Highlight-Chaperone Proteins Are Evolution's Helping Hand.

Chaperone proteins are a guiding force within the cell. Not only do they usher newly minted protein molecules into their correct functional shapes but it seems that in doing this, they also can promote genetic diversity in a somewhat unexpected way.

In a new paper in Genome Biology and Evolution, Aguilar-Rodríguez et al. (2016), explore the role chaperone DnaK plays in buffering deleterious mutations and promoting evolution.

“Chaperone proteins could be considered sentinels of the cell,” says Fares. “That’s pretty interesting in itself, but if you look at what consequences that has, it’s even more fascinating.”

Simply as a byproduct of their function (making sure other proteins fold into their native conformation) chaperones (also called heat shock proteins) can accelerate the rate at which other proteins evolve. They do this by “buffering” mutations. Even if an error enters the DNA sequence, the chaperone still helps the protein fold into the correct form. Thus, whether mistakes accumulate in the genetic code or not, natural selection is blind to mutations that occur in proteins that are clients of chaperones.

To do the experiment, researchers used a hypermutable clone of Escherichia coli (one lacking a DNA-repair mechanism). They raised 68 parallel and independent colonies (along some control populations) for 85 days (with a new petri dish being inoculated for each line each day). They then analyzed the evolutionary rates of DnaK clients (proteins folded by the chaperone DnaK) in the E. coli they had raised, along with the clients in Salmonella enterica, and 83 other gamma-proteobacteria.

Author David Alvarez-Ponce says, “experimental evolution, in my opinion, is one of the next frontiers in evolutionary experiments.” Despite being interesting to study evolution in nature, unfortunately “so many factors are playing a role at the same time. If a gene evolves quickly, you don’t know if it’s because a relaxed period of selection, or maybe it’s because of positive selection,” says Alvarez-Ponce.

The team chose to examine the effects of DnaK because the field has traditionally used other chaperones, specifically Hsp90 or GroEL. The researchers wanted to know if DnaK would also buffer mutations, despite the fact that it’s folding mechanism is different. (It did.)

But, if chaperones keep mutations cryptic in the population, how does buffering contribute to evolution?
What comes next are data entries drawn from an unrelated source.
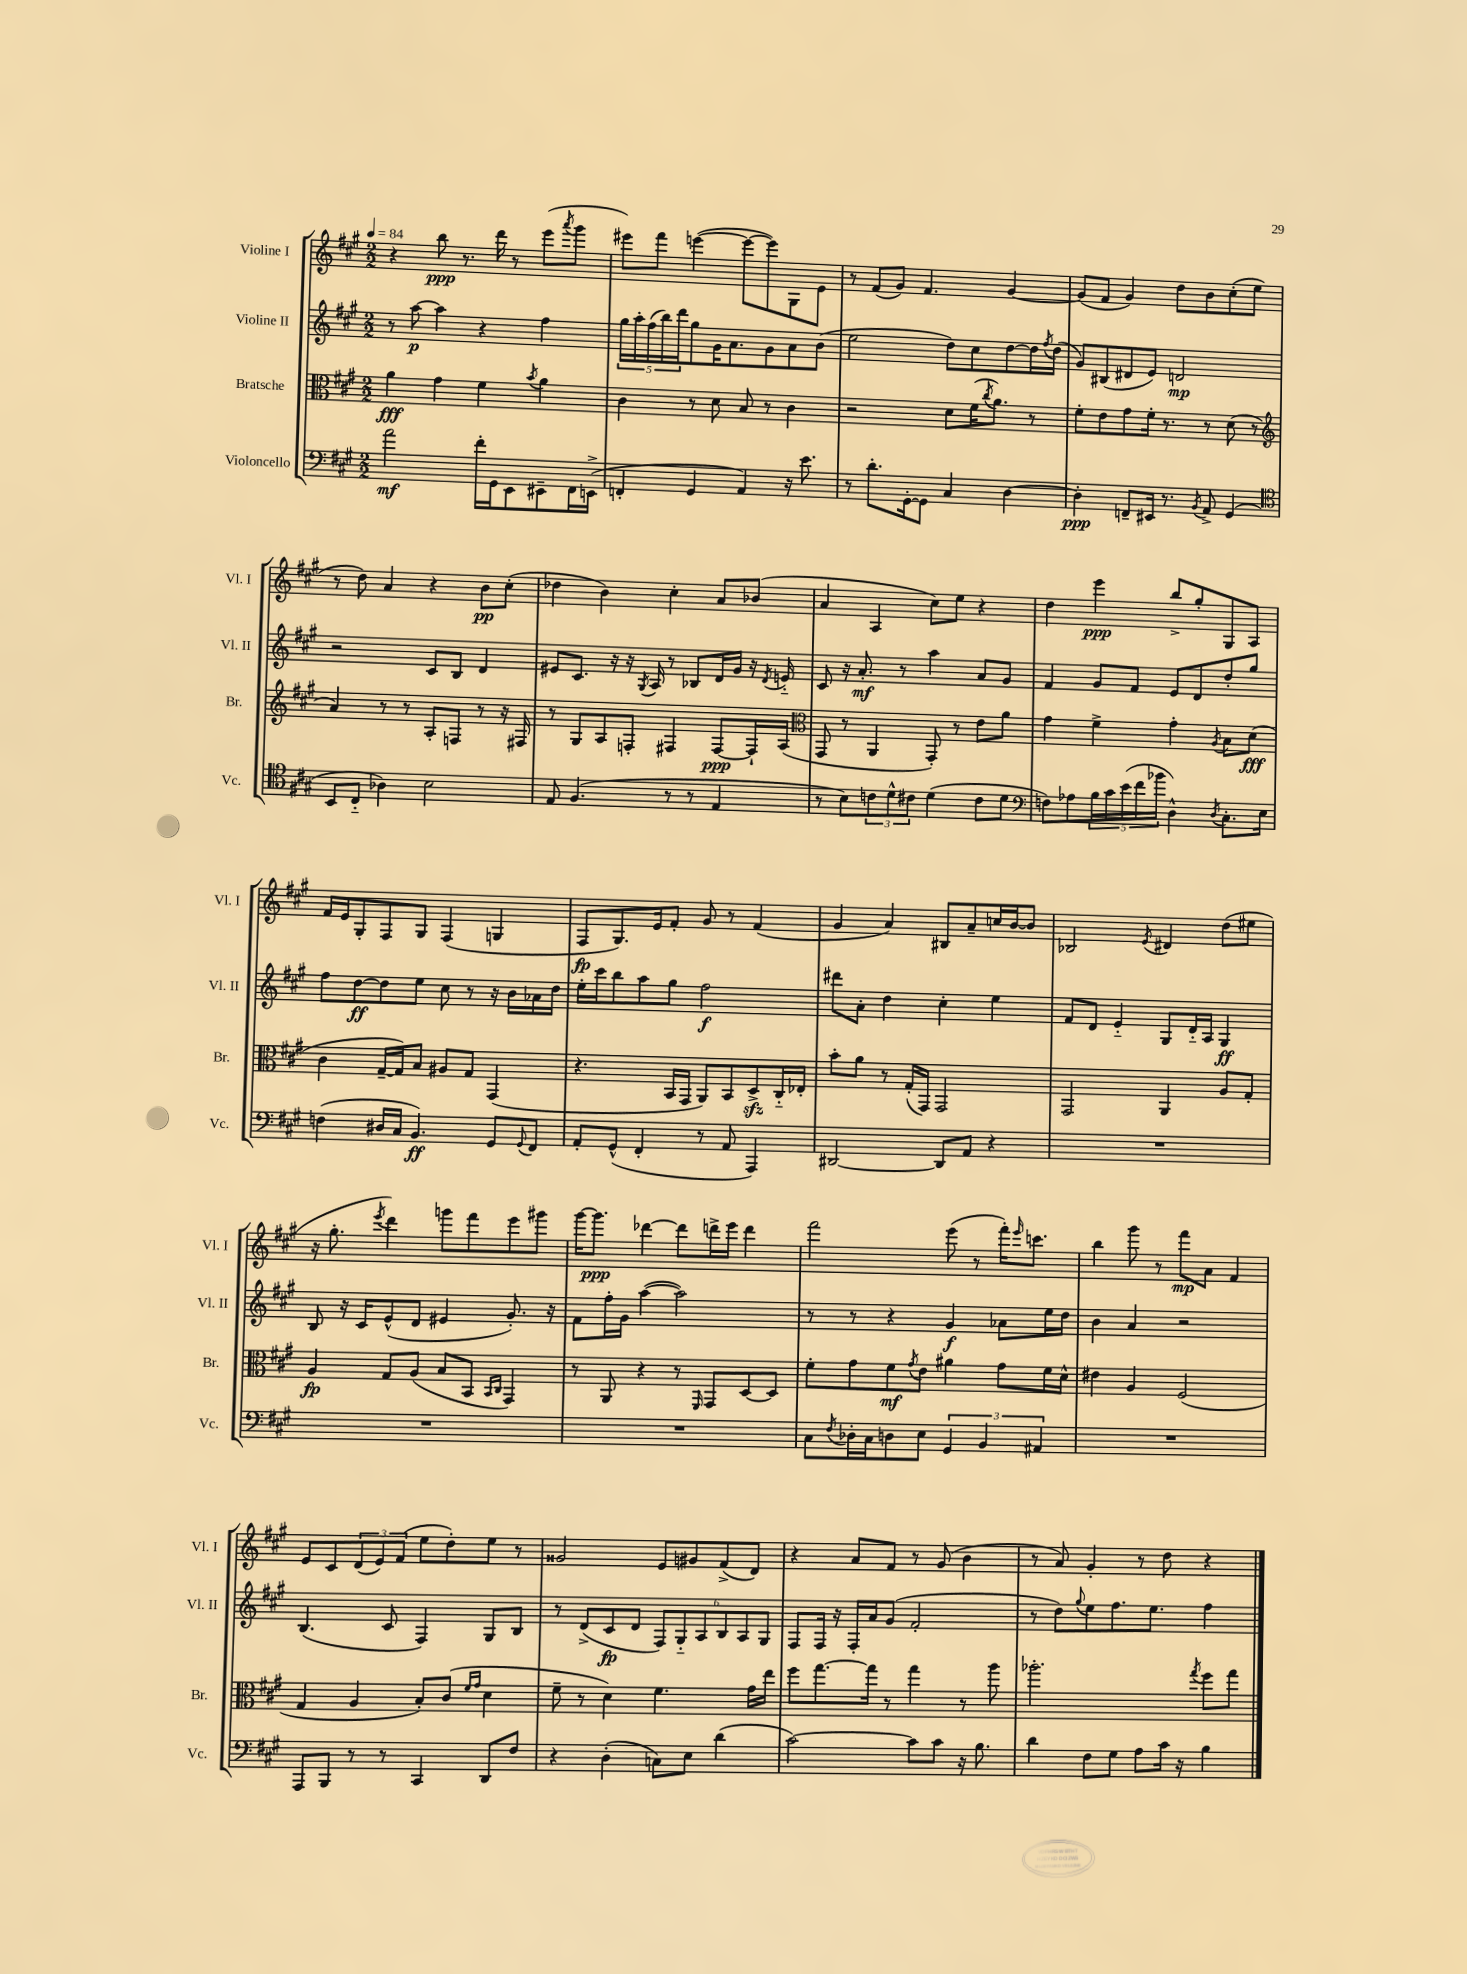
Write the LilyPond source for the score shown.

<<
\new StaffGroup <<
\new Staff = "s0" \with { instrumentName = "Violine I" shortInstrumentName = "Vl. I" } {
    \clef treble \key a \major \numericTimeSignature \time 2/2 \tempo 4 = 84
    r4 b''8\ppp r8. d'''16 r8 e'''8( \acciaccatura { a'''8 } gis'''8 |
    eis'''8) fis'''8 e'''4~( e'''8~ e'''8) gis8 e'8 |
    r8 fis'8( gis'8) fis'4. gis'4~ |
    gis'8( fis'8 gis'4) d''8 b'8 cis''8-.( e''8 |
    r8 d''8) a'4 r4 b'8\pp cis''8-.( |
    des''4 b'4) cis''4-. a'8 bes'8( |
    a'4 a4 cis''8) e''8 r4 |
    d''4 e'''4\ppp b''8-> gis''8-. gis8 a8 |
    fis'16 e'16 gis8-. fis8 gis8 fis4( g4 |
    fis8\fp gis8.) e'16 fis'8-. gis'8 r8 fis'4( |
    gis'4 a'4) bis8 a'8-- c''16 b'16~ b'8 |
    bes2 \acciaccatura { e'8 } dis'4 d''8( eis''8 |
    r16 gis''8.-. \acciaccatura { e'''8 } d'''4) g'''8 fis'''8 e'''8 gis'''8 |
    gis'''16~ gis'''8.\ppp des'''4~ des'''8 d'''16-> e'''16 d'''4 |
    fis'''2 e'''8( r8 fis'''16-.) \grace { e'''16 } c'''8. |
    b''4 gis'''8 r8 fis'''8\mp a'8 fis'4 |
    e'8 cis'8 \tuplet 3/2 { d'8( e'8) fis'8( } e''8 d''8-.) e''8 r8 |
    gisis'2 e'8 gis'8 fis'8->( d'8) |
    r4 a'8 fis'8 r8 gis'8( b'4 |
    r8 a'8) gis'4-. r8 d''8 r4 \bar "|." |
}
\new Staff = "s1" \with { instrumentName = "Violine II" shortInstrumentName = "Vl. II" } {
    \clef treble \key a \major \numericTimeSignature \time 2/2
    r8 a''8~\p a''4 r4 fis''4 |
    \tuplet 5/4 { gis''16 a''16-. fis''16( b''16) d'''16 } gis''8 gis'16 a'8. gis'8 a'8 b'8( |
    e''2 d''8) cis''8 d''8~ d''16 \acciaccatura { fis''8 } d''16( |
    gis'8) bis8( dis'8 e'8) d'2\mp |
    r2 cis'8 b8 d'4 |
    eis'8 cis'8. r16 r16 \acciaccatura { gis8 } a16 r8 bes8 d'16 gis'16 r16 \acciaccatura { d'8 } e'16-_ |
    cis'8 r16 a'8.-.\mf r8 a''4 a'8 gis'8 |
    fis'4 gis'8 fis'8 e'8 d'8 d''8-. gis''8 |
    fis''8 d''8~\ff d''8 e''8 cis''8 r8 r16 b'16 aes'16 d''16 |
    e''16-. cis'''16 b''8 a''8 gis''8 fis''2\f |
    dis'''8 a'8-. d''4 cis''4-. e''4 |
    fis'8 d'8 e'4-_ gis8 d'16-_ a16 gis4\ff |
    b8 r16 cis'16 e'8-^( d'8 eis'4 gis'8.-.) r16 |
    fis'8 fis''16-. gis'16 a''4~( a''2) |
    r8 r8 r4 gis'4\f aes'8 e''16 d''16 |
    b'4 a'4 r2 |
    b4.( cis'8 fis4) gis8 b8 |
    r8 d'8->( cis'8\fp d'8 \tuplet 6/4 { fis8) gis8-_ a8 b8 a8 gis8 } |
    fis8 fis16 r16 fis16-. a'16 gis'8( fis'2-. |
    r8 d''8) \appoggiatura { gis''8 } e''8 fis''8. e''8. fis''4 \bar "|." |
}
\new Staff = "s2" \with { instrumentName = "Bratsche" shortInstrumentName = "Br." } {
    \clef alto \key a \major \numericTimeSignature \time 2/2
    a'4\fff gis'4 fis'4 \acciaccatura { b'8 } a'4 |
    cis'4 r8 d'8 b8 r8 cis'4 |
    r2 d'8 fis'16( \acciaccatura { cis''8 } a'8.) r8 |
    fis'8-. e'8 gis'8 fis'16-. r8. r8 d'8( r8 |
    \clef treble a'4) r8 r8 a8-. f8 r8 r16 fis16 |
    r8 gis8 a8 f8-. fis4 fis8~\ppp fis16-! a16( |
    \clef alto gis,8 r8 a,4 gis,8-.) r8 e'8 a'8 |
    gis'4 fis'4-> gis'4-. \acciaccatura { a8 } b8 d'8\fff( |
    cis'4 gis16~-- gis16) b8 ais8 gis8 gis,4( |
    r4. b,16 gis,16 a,8) b,8 d8->\sfz cis16-_ ees16-. |
    b'8-. a'8 r8 gis16-.( gis,16) gis,2 |
    gis,2 a,4 a8 gis8-. |
    a4\fp gis8 a8( b8 b,8 \grace { b,16 cis16 } gis,4) |
    r8 a,8 r4 r8 \grace { fis,16 } gis,8 d8~ d8 |
    fis'8-. gis'8 fis'8\mf \acciaccatura { gis'8 } e'8 ais'4 gis'8 fis'16 d'16-^ |
    eis'4 a4 fis2( |
    gis4 a4 b8-.) cis'8( \grace { fis'16 gis'16 } d'4 |
    fis'8-- r8 d'4) fis'4. gis'16 e''16 |
    fis''8 gis''8.~ gis''16 r8 gis''4 r8 a''8 |
    aes''2.-. \acciaccatura { gis''8 } fis''8 gis''8 \bar "|." |
}
\new Staff = "s3" \with { instrumentName = "Violoncello" shortInstrumentName = "Vc." } {
    \clef bass \key a \major \numericTimeSignature \time 2/2
    a'2\mf fis'16-. gis,16 e,8 eis,8-- fis,16 e,16->( |
    f,4-. gis,4 a,4) r16 e'8. |
    r8 d'8.-. gis,16~-. gis,8 cis4 d4~ |
    d4-.\ppp f,8-- eis,16 r8. \acciaccatura { b,8 } a,8-> gis,4( |
    \clef tenor b,8 cis8-_ aes4) b2 |
    e8 fis4.( r8 r8 e4 |
    r8 b8) \tuplet 3/2 { c'8 d'8-^ cis'8 } d'4( cis'8 d'8 |
    \clef bass f8) aes8 \tuplet 5/4 { b16 cis'16 e'16( fis'16 bes'16 } d4-^) \acciaccatura { d8 } cis8.-. e16 |
    f4( dis16 cis16 b,4.\ff) gis,8 \appoggiatura { gis,8 } fis,8 |
    a,8-. gis,8-^( fis,4-. r8 a,8 a,,4) |
    dis,2~ dis,8 a,8 r4 |
    R1 |
    R1 |
    R1 |
    cis8 \acciaccatura { fis8 } des16-. cis16 d8 e8 \tuplet 3/2 { gis,4 b,4 ais,4 } |
    R1 |
    a,,8 b,,8 r8 r8 cis,4 d,8 fis8 |
    r4 d4-.( c8) e8 d'4( |
    cis'2~) cis'8 cis'8 r16 b8. |
    d'4 fis8 gis8 a8 cis'16 r16 b4 \bar "|." |
}
>>
>>
\layout { \context { \Score \remove "Bar_number_engraver" } }
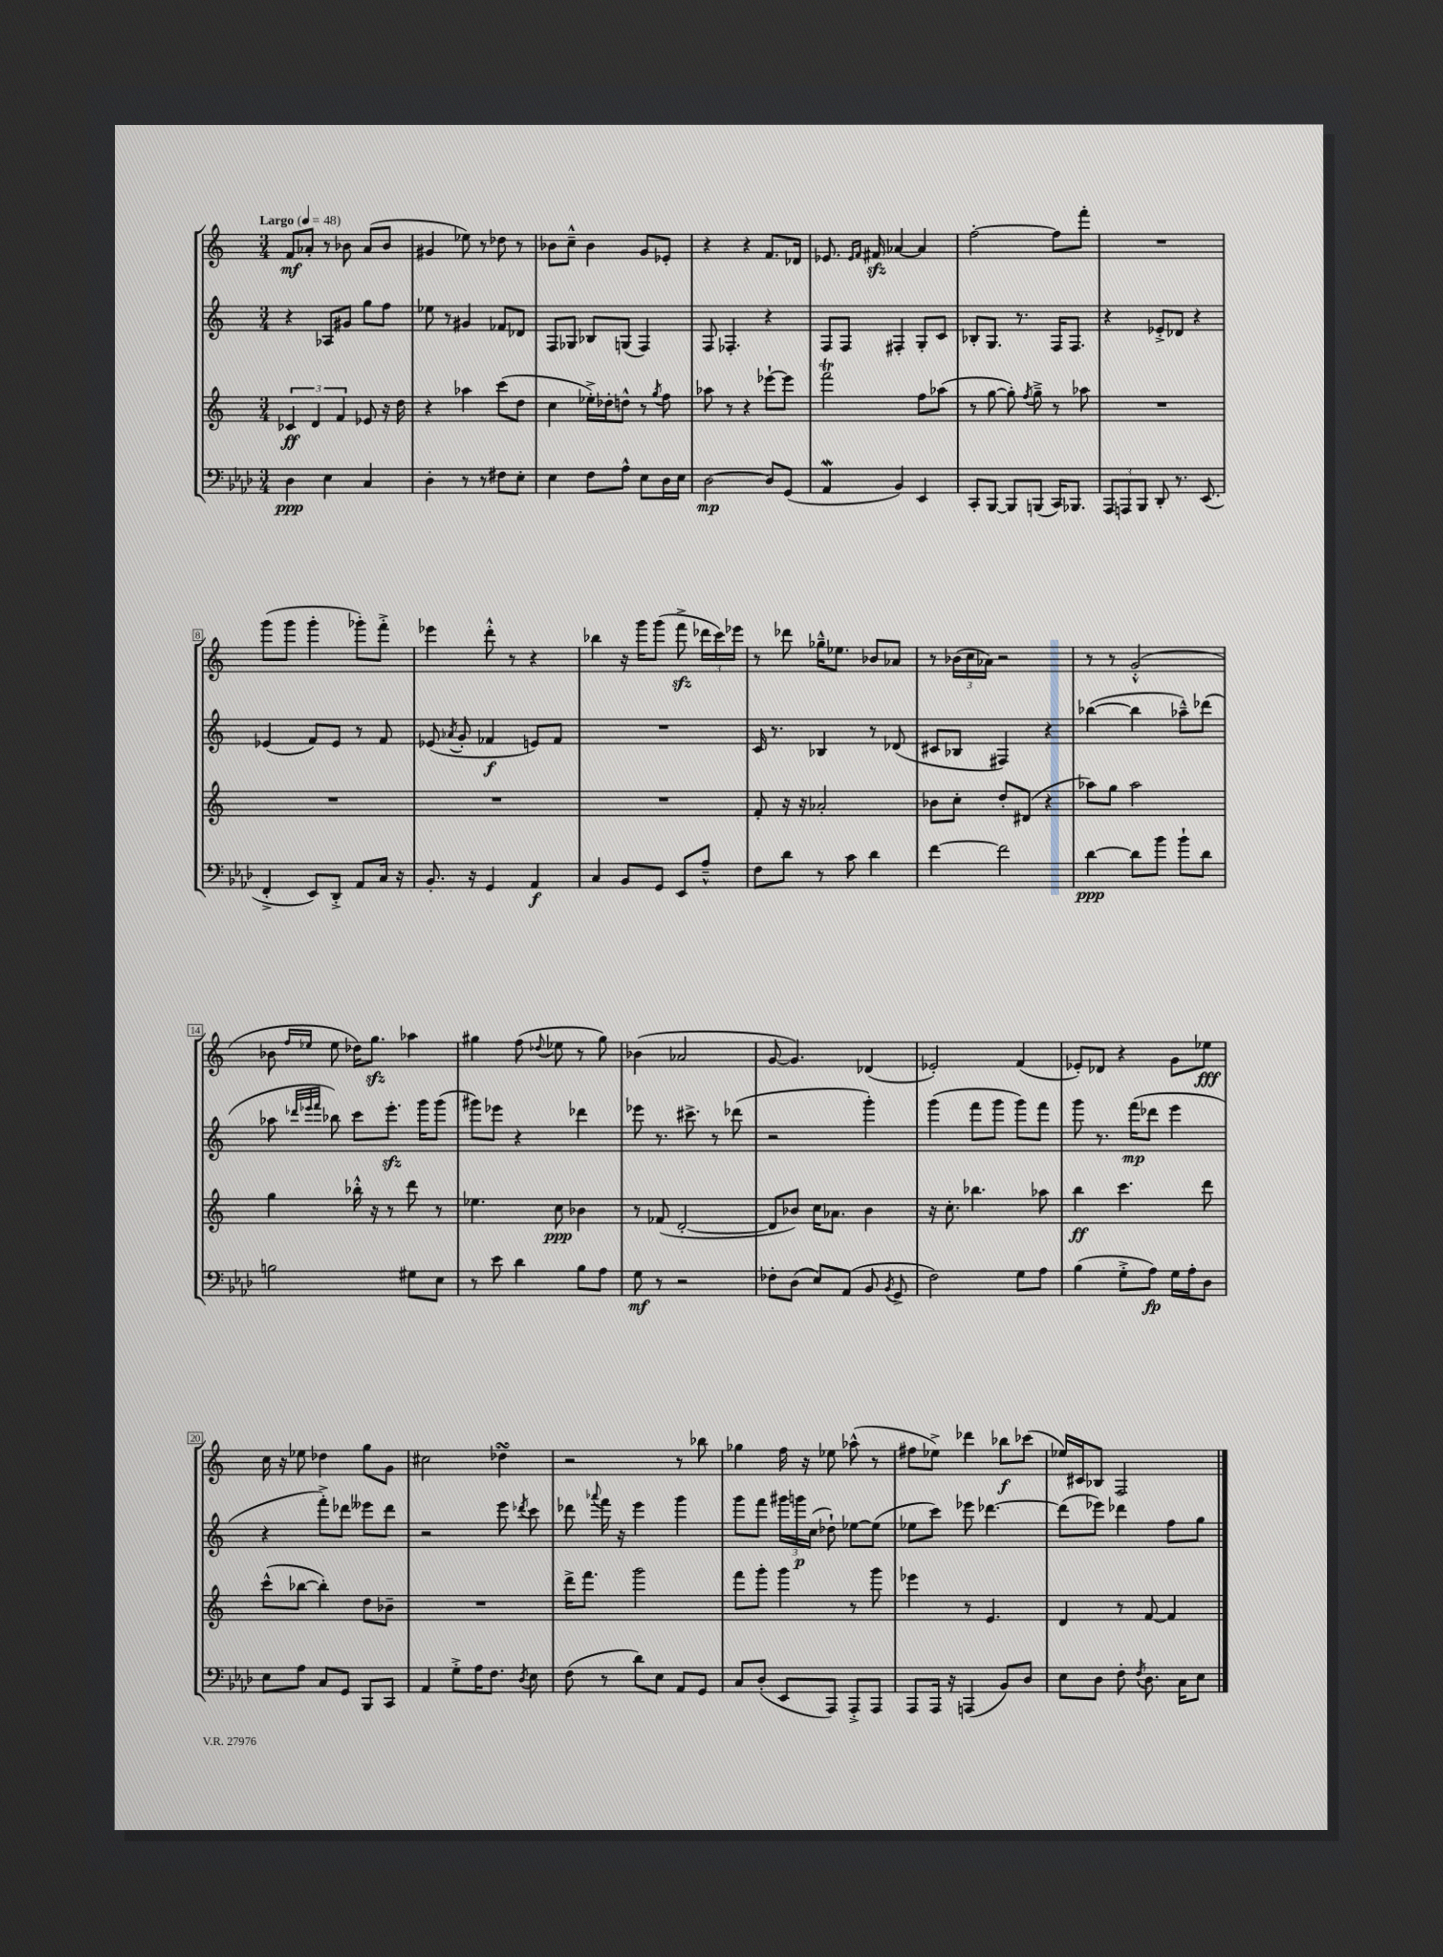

“I consider evolution anything that produces a change in the genetic structure of the population,” says Fares. “What is neutral in a single environment might not be in a different environment. That mutation might do something very important if that environment changes.”

Enriching a population for mutations increases the possibility that population could evolve novel functions in the future. Natural selection will decide if these mutations will be useful in the future.

The paper is especially interesting, says Jennifer Wernegreen, researcher at Duke University who was not involved in the work, “because the authors demonstrate the buffering effects of DnaK at very different time scales: mutation accumulation experiments in E. coli (spanning ∼1,870 generations), as well as deeper genome comparisons that span multiple lineages of gamma-proteobacteria.”

She thinks the combination of experimental and evolutionary comparisons builds a robust case for the author’s conclusion that DnaK buffers deleterious mutations and significantly accelerates protein evolution.

Fares believes this work will be interesting to other researchers in several ways.

From simply a mechanistic point of view, many biochemists might be interested in the precise workings of buffering: DnaK, Hsp90 or GroEL all have different ways of folding proteins.

“And the question is, whether all three also have different ways of buffering mutations,” poses Fares, “so there is a lot of biochemistry work to do there.”

He’s also interested in understanding how buffering ability translates into the origin of novel functions in evolution. And if it is possible to increase genetic variation within a population, he’d also like to know how to find novel functions in that population.

“So what we can do is domesticate chaperones by increasing their expression for instance in a molecular system and see if an enzyme can acquire other functions that were potentially hidden in its code,” Fares says.

This could translate into biotechnological advances, by fostering enzymes that are capable of new chemical functions, such as making a biodegradable plastic for instance.

“If we can domesticate chaperones to explore other paths, it’s not difficult to realize that we can actually explore all possible functions that an enzyme may have and therefore produce ‘cellular factories’ to explore enzyme potential,” Fares says.

Fares lab is working toward making an increased exploration of enzyme function a reality. Watch this space.